Blackbird Laboratories has secured a $2 million boost from Maryland’s new Build Our Future Grant Pilot Program—capital that will anchor a 35,000‑square‑foot Baltimore BioHub inside the City Garage Science & Technology Center and accelerate the city’s growing life‑sciences corridor.
Funding Win Under Moore’s Innovation Push
The award is part of the state’s first round of Build Our Future grants, which distributed $6.95 million across ten projects aimed at “innovation‑infrastructure” in high‑growth sectors such as biotech and AI. The program—created by the 2023 Governor’s Innovation Economy Infrastructure Act—offers up to $2 million per project and requires significant matching funds, signaling Maryland’s intent to crowd‑in private capital. Blackbird’s share will offset a planned $12 million build‑out of wet‑lab and office space tailored for drug‑discovery startups, slated to open in early 2026.

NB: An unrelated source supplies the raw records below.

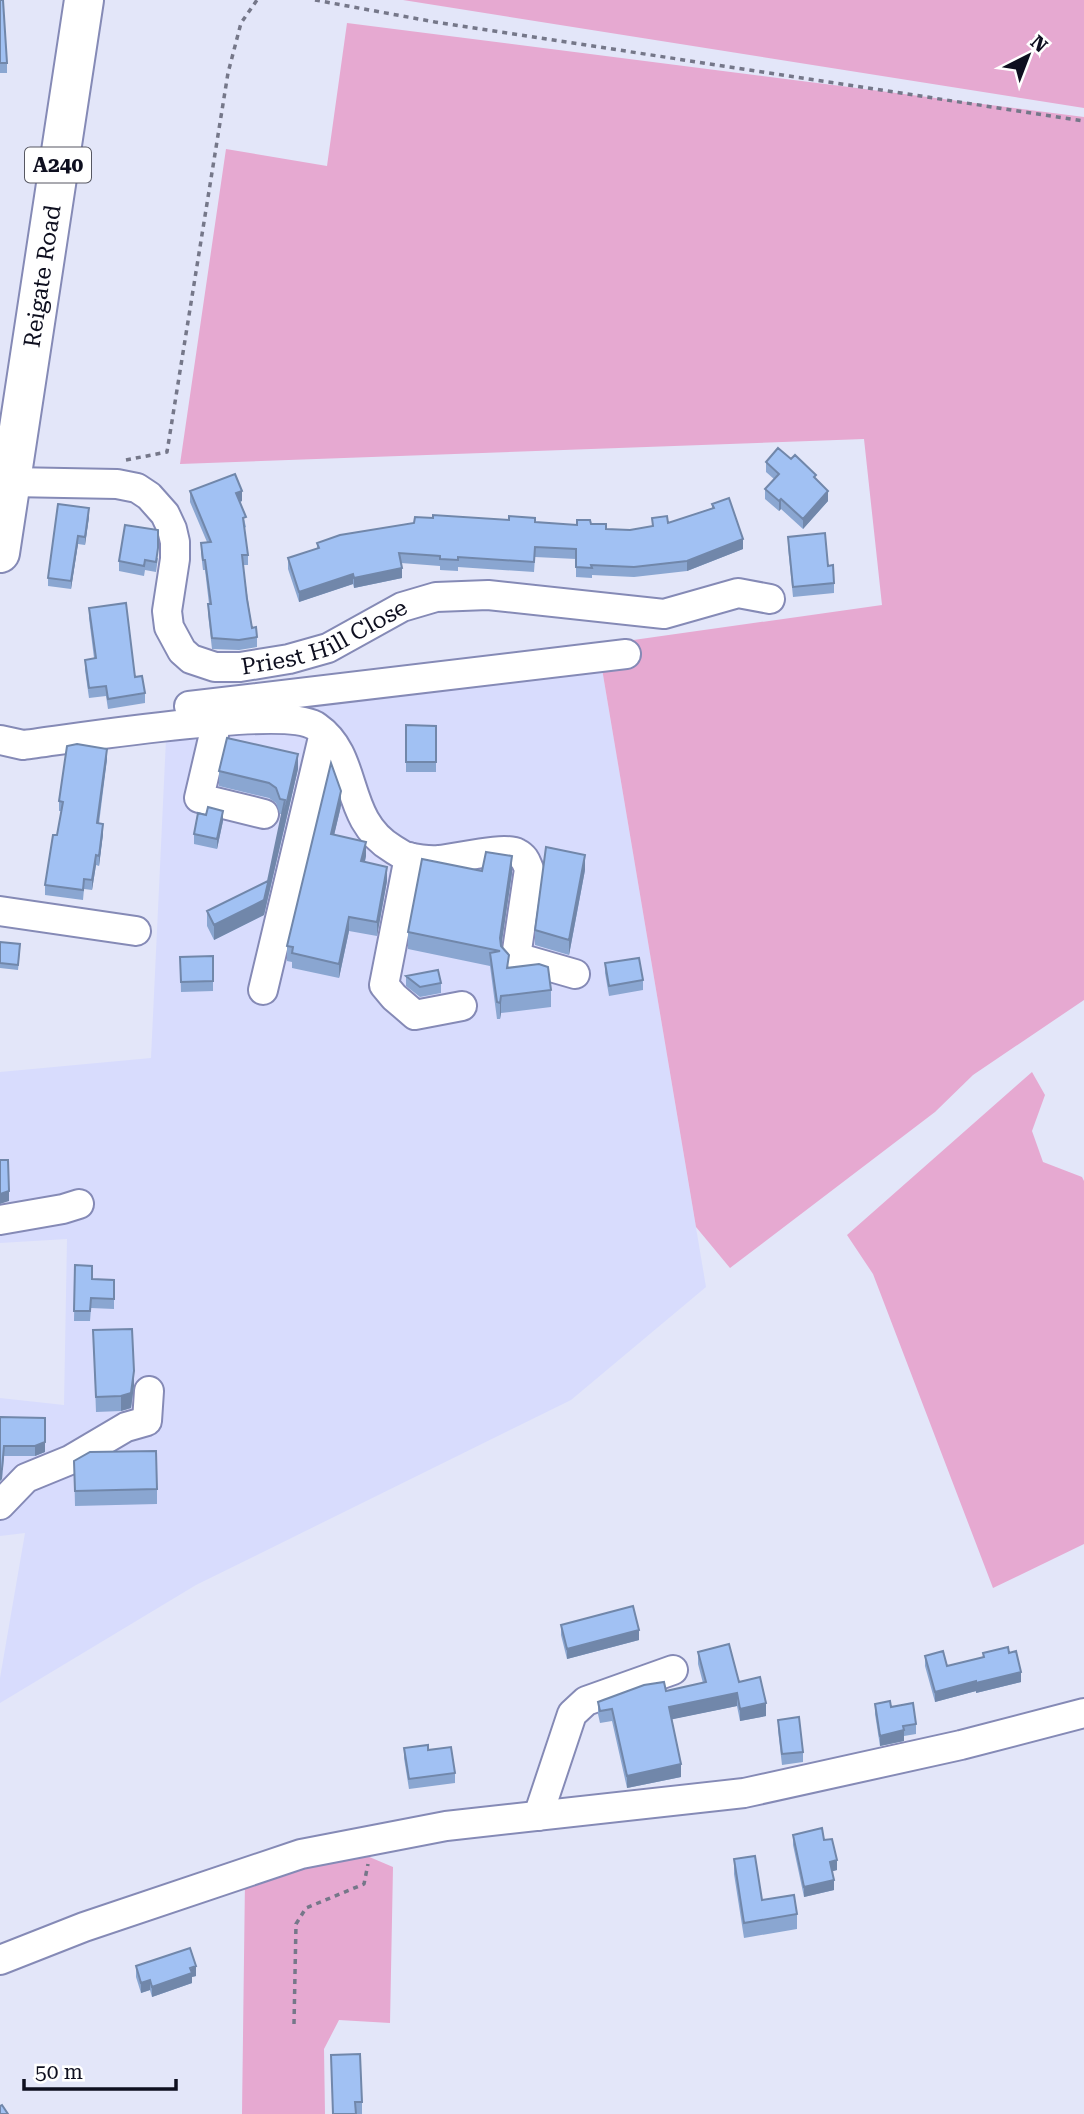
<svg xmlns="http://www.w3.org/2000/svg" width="1084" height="2114" font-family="'Roboto Serif',serif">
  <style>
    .built { fill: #d8dcfd }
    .green { fill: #e6a9d1 }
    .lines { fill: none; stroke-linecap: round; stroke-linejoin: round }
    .minor-casing { stroke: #858ab6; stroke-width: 32 }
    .highway-casing { stroke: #858ab6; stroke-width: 42 }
    .path { stroke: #757789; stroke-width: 3.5; stroke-dasharray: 5 5; stroke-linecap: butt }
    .minor { stroke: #fff; stroke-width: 28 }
    .highway { stroke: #fff; stroke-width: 38 }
    .wall { fill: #8aa6d1 }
    .shaded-wall { fill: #7187aa }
    .building { fill: #a1c1f3; stroke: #7187aa; stroke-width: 2 }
    .labels { text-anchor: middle; stroke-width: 5; stroke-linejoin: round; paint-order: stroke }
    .shield { fill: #fff; stroke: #565762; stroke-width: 2 }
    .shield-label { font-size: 21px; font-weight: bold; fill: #0e0f1f }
    .street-label { font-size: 23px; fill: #0e0f1f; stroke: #fff }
  </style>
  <rect width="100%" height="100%" fill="#e3e6f9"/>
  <path class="built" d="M598 645 706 1287 571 1400 196 1585 0 1703V1678L25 1533 0 1536V1398L64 1405 67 1239 0 1243V1072L151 1058 167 718Z"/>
  <path class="green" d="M403 0H1084V108Z
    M347 23 1084 117V1000L973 1075 935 1112 730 1268 696 1227 598 645 882 605 864 439 180 464 226 149 327 166Z
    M1032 1072 1045 1095 1032 1131 1043 1162 1082 1177 1084 1181V1544L993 1588 873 1274 847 1235Z
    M360 1853 393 1867 390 2023 339 2020 324 2049 325 2114H242L245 1880Z"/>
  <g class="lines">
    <g class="minor-casing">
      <g id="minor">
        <path id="s1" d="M11 482 117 484 137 488 149 496 165 514 172 529 175 542V559L167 611 169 627 182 651 191 659 215 667H240L289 659 328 648 402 607 436 597 488 595 664 614 738 593 770 599"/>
        <path d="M189 706 626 654"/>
        <path d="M217 721 199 798 264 814"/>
        <path d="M0 740 23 745C72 739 285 704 317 727 360 757 342 819 393 849 398 852 402 855 407 857 417 859 429 861 439 860 455 859 505 846 517 853 525 857 526 862 529 869L516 957 575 974"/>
        <path d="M409 857 384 985 394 997 415 1015 462 1006"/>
        <path d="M0 911 136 931"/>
        <path d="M263 990 324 733"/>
        <path d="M0 1220 63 1209 79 1204"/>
        <path d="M0 1505 26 1478 70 1460 126 1427 147 1421 149 1391"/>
        <path d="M538 1816 572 1714 586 1701 673 1670"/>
        <path d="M0 1960 84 1927 301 1854 446 1826 744 1793 961 1745 1084 1713"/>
      </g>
    </g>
    <g class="highway-casing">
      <g id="highway">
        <path id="s2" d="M0 553 84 0"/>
      </g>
    </g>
    <path class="path" d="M315 0 435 22 1084 121
      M126 460 167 452 228 73 241 23 257 0
      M294 2024 296 1924 306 1908 364 1884 368 1864"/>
    <use href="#minor" class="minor"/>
    <use href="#highway" class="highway"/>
  </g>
  <path class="wall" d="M0 0 7 63V73H0Z
    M791 459 816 480 828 501 803 529 781 509 779 511 765 499V489L774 479 766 472V462Z
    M190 491 242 501 240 502 246 527 244 528 248 555V565H243L252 628 257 637V647L239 650 212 649 208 614V604H209L205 570H203L201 553V543L207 542 190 502Z
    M712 504 743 549 687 571 634 577 592 575V578L576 577V559L535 557 534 572 458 567V571L440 570V566L401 563 402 578 354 588 353 584 299 602 288 569V558L317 549V543L535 522 577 525 591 524 606 529 630 530 652 527V518L668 523 712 508Z
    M89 517 85 545 78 544 71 589 48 586V578Z
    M788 537 828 566 834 583V593L793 597 788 547Z
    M158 558 156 572 145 570 144 576 119 571V561Z
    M89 608 145 693V703L108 709 106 696 89 698 85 670V660L94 658 89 618Z
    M406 725 436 726V772H406Z
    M107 759 99 824 103 834 99 866 96 865 92 890 84 889 83 900 45 895V885L57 835 62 811H59V801Z
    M298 769 264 915 214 940 207 926V911L268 881 282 814H280L276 803 269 798 219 786V771Z
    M341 806 334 835 366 856 365 862 387 881 377 936 349 931 339 978 292 968V962L287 961V946Z
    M206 815 223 821 217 849 194 844V834Z
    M585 870 569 955 535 945V930Z
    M482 871 512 873 501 946 509 968 551 990V1007L501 1013 500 1019H497L490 966 408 949V932Z
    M0 942 20 950 18 970 0 968Z
    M213 956V991L181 992 180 957Z
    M605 963 643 980V990L609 996 605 973Z
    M406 976 441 983V993L420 997 406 986Z
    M75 1265 92 1279 114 1280V1309L91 1308 90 1321H74Z
    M93 1330 134 1386 131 1408 121 1411 96 1412Z
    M0 1417 45 1452 35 1456H4L2 1479 0 1481Z
    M74 1461 157 1489V1504L75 1506Z
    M561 1625 639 1640 567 1659 561 1635Z
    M698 1652 739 1682 766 1716 740 1721 737 1706 672 1719 681 1777 627 1788 612 1721 600 1723 598 1714V1702L666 1691 703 1683 698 1664Z
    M983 1653H1009L1021 1682 976 1693V1691L935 1702 925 1666V1656L947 1666 983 1657Z
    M875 1704 891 1707 916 1724V1734L904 1736V1741L880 1746 875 1714Z
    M778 1720 803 1752V1762L782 1765 778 1730Z
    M404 1748 428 1750 455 1773V1783L409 1789 404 1758Z
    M793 1835 824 1840 837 1870 832 1871 834 1890 804 1897 793 1845Z
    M734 1859 762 1900 797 1914V1929L744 1938 734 1874Z
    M136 1966 196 1976 192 1977V1983L152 1997 150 1990 141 1993 136 1977Z
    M331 2055 362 2102V2114H333Z"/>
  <path class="shaded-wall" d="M242 491V501L236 503V493Z
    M828 491V501L803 529V519Z
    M781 499V509L779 511V501Z
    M89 508V517L85 545V537Z
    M78 536V544L71 589V581Z
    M743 539V549L687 571V561Z
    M402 568V578L354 588V578Z
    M353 574V584L299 602V592Z
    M107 749V759L97 833V823Z
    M298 754V769L264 915 214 940V925L264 900Z
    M341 791V806L331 848V834Z
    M223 811V821L217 849V839Z
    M103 824V834L99 866V856Z
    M366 842V856L361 876V861Z
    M96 855V865L92 890V880Z
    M585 855V870L569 955V940Z
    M512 856V873L500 955V938Z
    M387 867V881L377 936V922Z
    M349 917V931L339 978V964Z
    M501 996V1013L500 1019V1003Z
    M9 1191V1201L0 1204V1194Z
    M134 1371V1386L131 1408 121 1411V1396Z
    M45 1428V1452L35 1456V1446Z
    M4 1446 2 1479 0 1481V1471Z
    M639 1630V1640L567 1659V1649Z
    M1021 1672V1682L976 1693V1683Z
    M976 1681V1691L935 1702V1692Z
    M737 1693V1706L669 1720V1707Z
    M766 1703V1716L740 1721V1709Z
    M904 1730V1741L880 1746V1736Z
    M681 1764V1777L627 1788V1776Z
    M837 1860V1870L830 1872V1862Z
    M834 1880V1890L804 1897V1887Z
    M196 1966V1976L192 1977V1983L152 1997V1987Z
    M150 1980V1990L141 1993V1983Z"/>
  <path class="building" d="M0 0H3L7 63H0Z
    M778 448 791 459 795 455 816 475 814 477 828 491 803 519 781 499 779 501 765 489 779 474 766 462Z
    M235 474 242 491 236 493 246 517 243 518 248 555H242L247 599 252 628 256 627 257 637 239 640 212 638 208 604H211L205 560H203L201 543 211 542 190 491Z
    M729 498 743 539 687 561 634 567 591 565 592 568 576 567V549L535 547 534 562 458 557V560L440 559V556L399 553 402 568 354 578 353 574 299 592 288 558 319 548 317 543 340 535 414 523 415 517 433 518V515L509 520V516L535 518V522L577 525V520H590L591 524H606V529L630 530 653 526 652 518 667 516 668 523 714 508 712 504Z
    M58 504 89 508 85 537 78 536 71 581 48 578Z
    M125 525 158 530V548L156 562 145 560 144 566 119 561Z
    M825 533 828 566 833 565 834 583 793 587 788 537Z
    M126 603 135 677 142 676 145 693 108 699 106 686 89 688 85 660 96 658 89 608Z
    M406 725 436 726V762H406Z
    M227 738 298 754 264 900 214 925 207 911 268 881 285 800 280 799 276 788 269 783 219 771Z
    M77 744 107 749 97 823 103 824 99 856 96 855 92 880 84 879 83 890 45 885 53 835H57L63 802 59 801 67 746Z
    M331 763 341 791 331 834 366 842 361 861 387 867 377 922 349 917 339 964 292 953 293 947 287 946Z
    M208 807 223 811 217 839 194 834 198 813 206 815Z
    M546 847 585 855 569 940 535 930Z
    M486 852 512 856 500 938 501 946 509 955 507 968 539 964 548 967 551 990 501 996 500 1003 497 1002 490 953 500 951 408 932 422 859 482 871Z
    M0 942 20 944 18 965 0 963Z
    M213 956V981L181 982 180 957Z
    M639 958 643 980 609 986 605 963Z
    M438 970 441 983 420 987 406 976Z
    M0 1160H8L9 1191 0 1194Z
    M75 1265 92 1266V1279L114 1280V1299L91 1298 90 1311H74Z
    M132 1329 134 1371 131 1393 121 1396 96 1397 93 1330Z
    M0 1417 45 1418V1442L35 1446H4L2 1469 0 1471Z
    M156 1451 157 1489 75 1491 74 1461 90 1452Z
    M633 1606 639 1630 567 1649 561 1625Z
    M729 1644 739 1682 760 1677 766 1703 740 1709 737 1693 669 1707 681 1764 627 1776 612 1709 600 1711 598 1702 644 1685 664 1682 666 1691 706 1682 698 1652Z
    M1008 1647 1009 1653 1016 1651 1021 1672 976 1683V1681L935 1692 925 1656 943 1651 947 1666 984 1657 983 1653Z
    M890 1701 891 1707 913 1703 916 1724 903 1726 904 1730 880 1736 875 1704Z
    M799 1717 803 1752 782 1754 778 1720Z
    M428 1745V1750L451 1747 455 1773 409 1779 404 1748Z
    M822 1828 824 1840 832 1839 837 1860 830 1862 834 1880 804 1887 793 1835Z
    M755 1856 762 1900 794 1895 797 1914 744 1923 734 1859Z
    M190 1948 196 1966 190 1968 192 1973 152 1987 150 1980 141 1983 136 1966Z
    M360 2054 362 2102H355L356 2114H333L331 2055Z
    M2 2105 8 2114H0V2106Z"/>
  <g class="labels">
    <rect class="shield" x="25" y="147.5" width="66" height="35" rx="5"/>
    <g class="shield-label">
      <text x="58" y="172">A240</text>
    </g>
    <g class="street-label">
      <text dy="8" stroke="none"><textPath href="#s2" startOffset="280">Reigate Road</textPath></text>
      <text dy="8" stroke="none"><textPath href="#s1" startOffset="460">Priest Hill Close</textPath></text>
    </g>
  </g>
  <g transform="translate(1028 56) rotate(42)" stroke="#ffffff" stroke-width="5" paint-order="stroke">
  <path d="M0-5L12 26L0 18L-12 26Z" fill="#0e0f1f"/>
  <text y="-10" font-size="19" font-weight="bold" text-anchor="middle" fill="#0e0f1f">N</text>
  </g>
  <path d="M24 2079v10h152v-10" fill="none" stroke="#0e0f1f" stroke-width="3.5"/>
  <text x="35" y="2079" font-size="21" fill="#0e0f1f" stroke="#ffffff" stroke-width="5" paint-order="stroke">50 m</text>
</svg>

A New Chapter for City Garage
City Garage began life as a 135,000‑square‑foot bus depot but was reimagined in 2015 as an R&D hub in the Port Covington—now Baltimore Peninsula—district. Today it houses med‑tech manufacturers, advanced prototyping shops and, soon, the Baltimore BioHub, which will occupy roughly a quarter of the complex and provide shared equipment, vivarium space and room for ten early‑stage companies. Its location—minutes from I‑95 and a short hop to Johns Hopkins and University of Maryland labs—was a deciding factor, Blackbird says, fostering “a tech hub of like‑minded neighbors … all working for the same goals.”
Inside Blackbird Laboratories
Founded in 2023, Blackbird takes its name from the inquisitive birds of myth and, fittingly, from Baltimore’s NFL franchise. The nonprofit launched with a $100 million gift from The Stephen and Renee Bisciotti Foundation—established by Ravens owner Steve Bisciotti to expand opportunity and entrepreneurship in Maryland. Led by CEO Matt Tremblay, PhD, the organization partners with Johns Hopkins, UMB and the Lieber Institute to shepherd university discoveries into venture‑backed companies. Its investment arm, Blackbird BioVentures, provides seed capital and strategic guidance to help those spinouts stay and scale in Baltimore.
City Garage
Why This Matters
For Maryland, the grant aligns with Governor Wes Moore’s pledge to “win the decade” by backing home‑grown innovation clusters. For Baltimore, it signals continued momentum in transforming under‑used industrial real estate into cutting‑edge lab capacity—often the scarcest resource for young biotech firms. And for Blackbird, the BioHub offers a brick‑and‑mortar platform to translate its $100 million war chest into new medicines, high‑skill jobs and a richer talent pipeline. “The state’s belief in what we’re doing is a helpful asset to the biotech community,” finance and operations director Emily Wilkinson told Technical.ly, underscoring the partnership’s regional ripple effects.
With construction funding in hand, Blackbird Laboratories is poised to turn Baltimore’s former bus garage into the city’s next launchpad for life‑sciences breakthroughs—proof that targeted public dollars can unlock far larger private ambitions.